Shreveport is another of Louisiana's centers of scientific research, primarily at the 800-acre (324-hectare) InterTech Science Park bordering LSU Medical Center, Schumpert Medical and Willis-Knighton Medical Center. InterTech is a sponsored development of the Biomedical Research Foundation of Northwest Louisiana. Several tenants already occupy space at the $12.2-million BioSpace1 incubator, including Red River Pharma, Louisiana Ventures and Embera NeuroTherapeutics, Inc. Park developers anticipate filling the incubator within three years.
But not all life sciences activity in Shreveport takes place at InterTech. Hyderabad, India-based Dr. Reddy's Laboratories, maker of Silver Sulfadiazine Cream and prescription ibuprofen, announced a $16.5-million expansion of its 300,000-sq.-ft. (27,870-sq.-m.) Shreveport facility in December 2009. The project will add 73 jobs to the payroll averaging $37,000 per year.
Amit Patel, Dr. Reddy's senior vice president and head of North American generics, cited these factors in the decision to remain in Shreveport: "The strategic fit of the products and capabilities of the site with our corporate growth objectives, the work ethic of the people of North Louisiana and the incentives put forth at both the state and local levels, among other considerations."
Baton Rouge has two research centers — the 60,000-sq.-ft. (5,600-sq.-m.) Louisiana Emerging Technology Center on the Louisiana State University campus and the Pennington Biomedical Research Center (PBRC). The latter is a 403,000-sq.-ft. (37,400-sq.-m.) complex with eight basic research labs, 19 core service labs, inpatient and outpatient clinics and other research support features. Hundreds of faculty members, physicians, scientists and support personnel work in the center on research in such areas as genomics and molecular genetics, neurobiology, nutrient sensing and signaling and several other areas.

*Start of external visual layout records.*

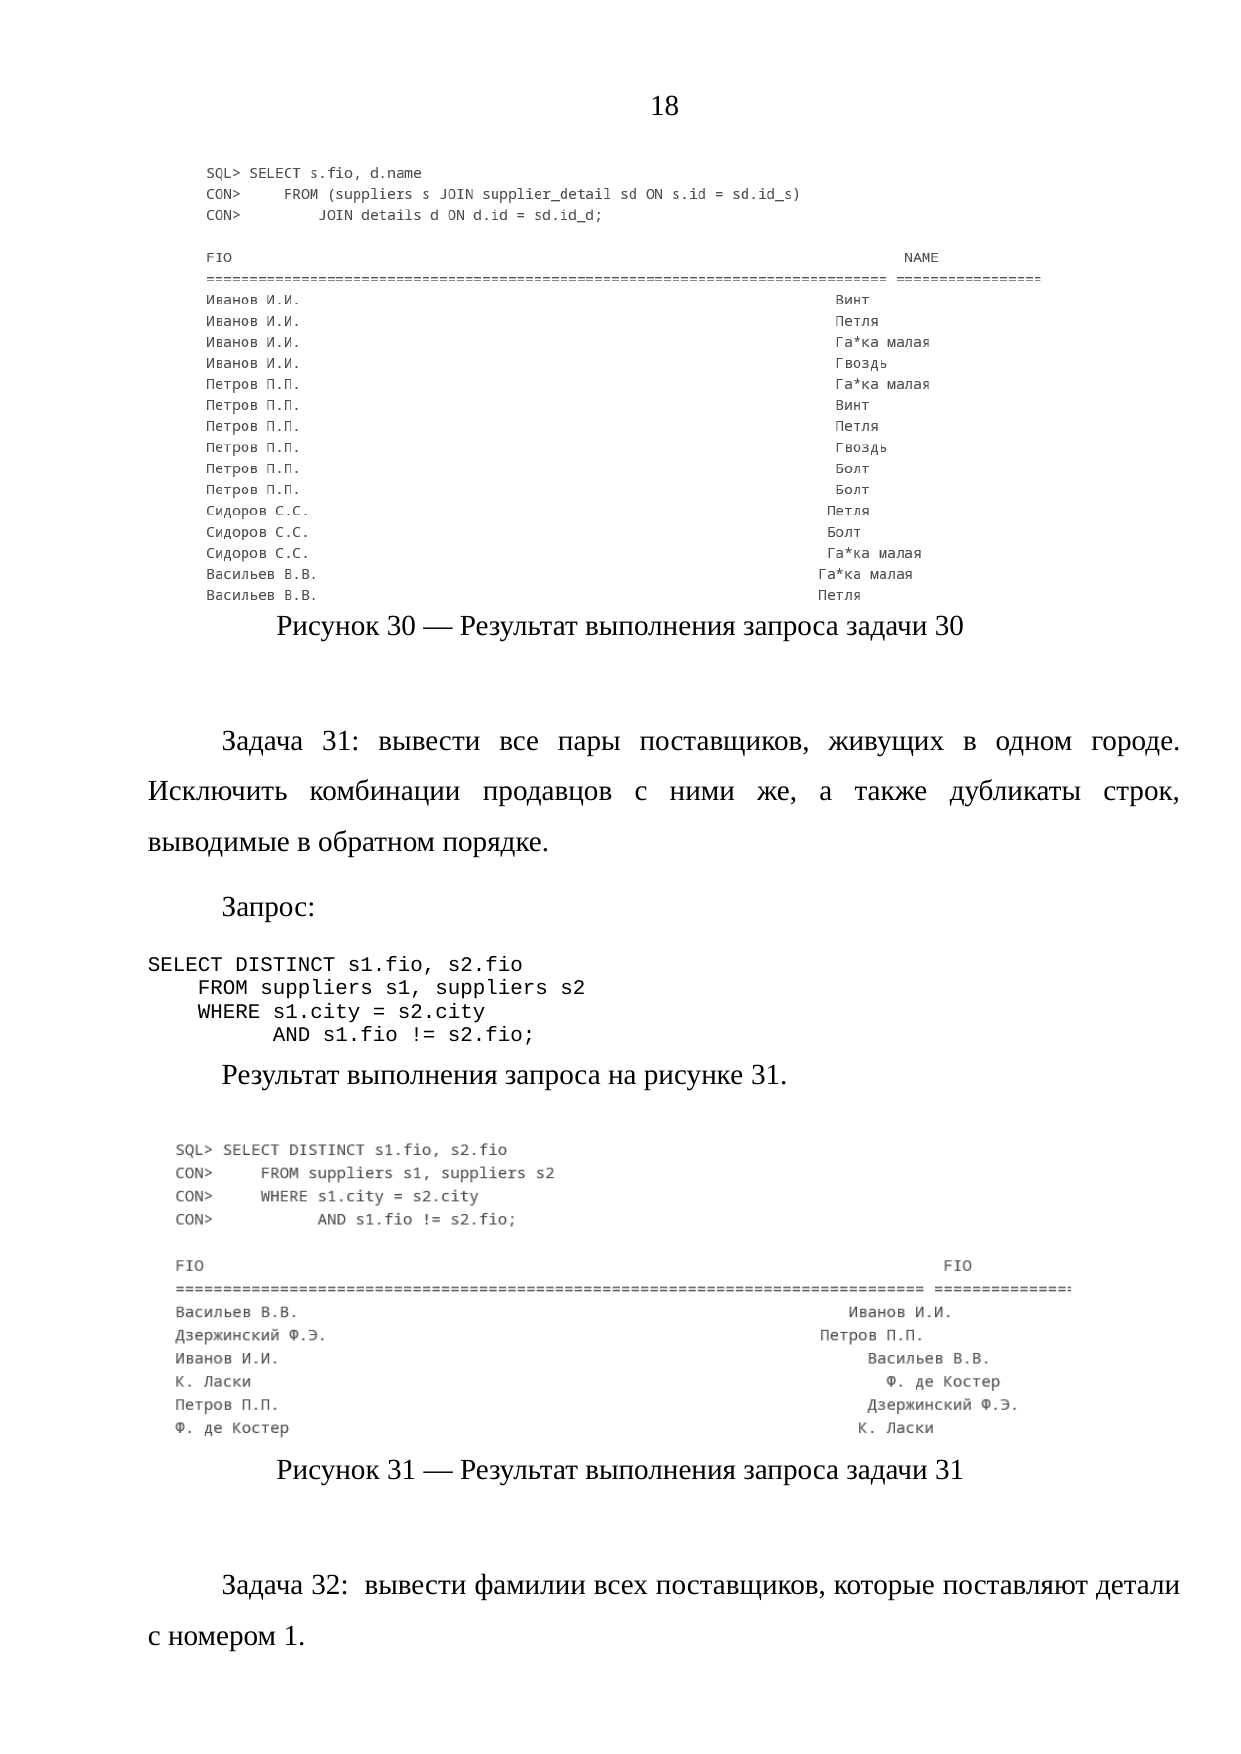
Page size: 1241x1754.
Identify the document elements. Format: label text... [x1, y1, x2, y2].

text SELECT DISTINCT s1.fio, s2.fio [148, 953, 1181, 977]
text AND s1.fio != s2.fio; [148, 1024, 1181, 1048]
text Рисунок 30 — Результат выполнения запроса задачи 30 [200, 608, 1041, 641]
picture [199, 164, 1041, 608]
text Результат выполнения запроса на рисунке 31. [148, 1057, 1181, 1091]
text Задача 31: вывести все пары поставщиков, живущих в одном городе. Исключить комбинации продавцов с ними же, а также дубликаты строк, выводимые в обратном порядке. [148, 723, 1181, 857]
text Запрос: [148, 889, 1181, 922]
text Задача 32: вывести фамилии всех поставщиков, которые поставляют детали с номером 1. [148, 1567, 1181, 1651]
text Рисунок 31 — Результат выполнения запроса задачи 31 [169, 1452, 1071, 1486]
text WHERE s1.city = s2.city [148, 1001, 1181, 1024]
picture [168, 1134, 1072, 1452]
text FROM suppliers s1, suppliers s2 [148, 977, 1181, 1001]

In April, Gov. Jindal named Dr. Steven B. Heymsfield, global director of Scientific Affairs and Obesity at Merck & Co. Inc., the new executive director of PBRC. He also announced a state challenge grant of up to $10 million to fund a new knowledge-based job-creation initiative to be led by PBRC and implemented in partnership with the LSU Health Sciences Centers in New Orleans and Shreveport to cultivate clinical trials and research related to obesity and diabetes.
To receive the full $10-million state challenge grant, PBRC is required to secure grants from federal agencies and corporations sufficient to create at least 250 permanent, new positions based initially in New Orleans, primarily at LSU Health Sciences Center, and later across the state, including Shreveport's LSU Health Sciences Center. These positions will be for scientific and technical staff performing research and clinical trials in obesity and diabetes. PBRC also must raise an additional $10 million in matching funds from philanthropic contributions.
The 250 new positions will be over and above the hundreds of new positions that will be created at Pennington in Baton Rouge after its current capital improvements program is completed.
"Our one-time challenge grant of $10 million will enable Pennington to attract up to $100 million in new federal and corporate funding over the next 10 years," said Gov. Jindal. "Pennington has long been an economic engine for Baton Rouge; and today's announcement strengthens Pennington's presence in Baton Rouge, while also cultivating new job-creation opportunities for New Orleans and Shreveport."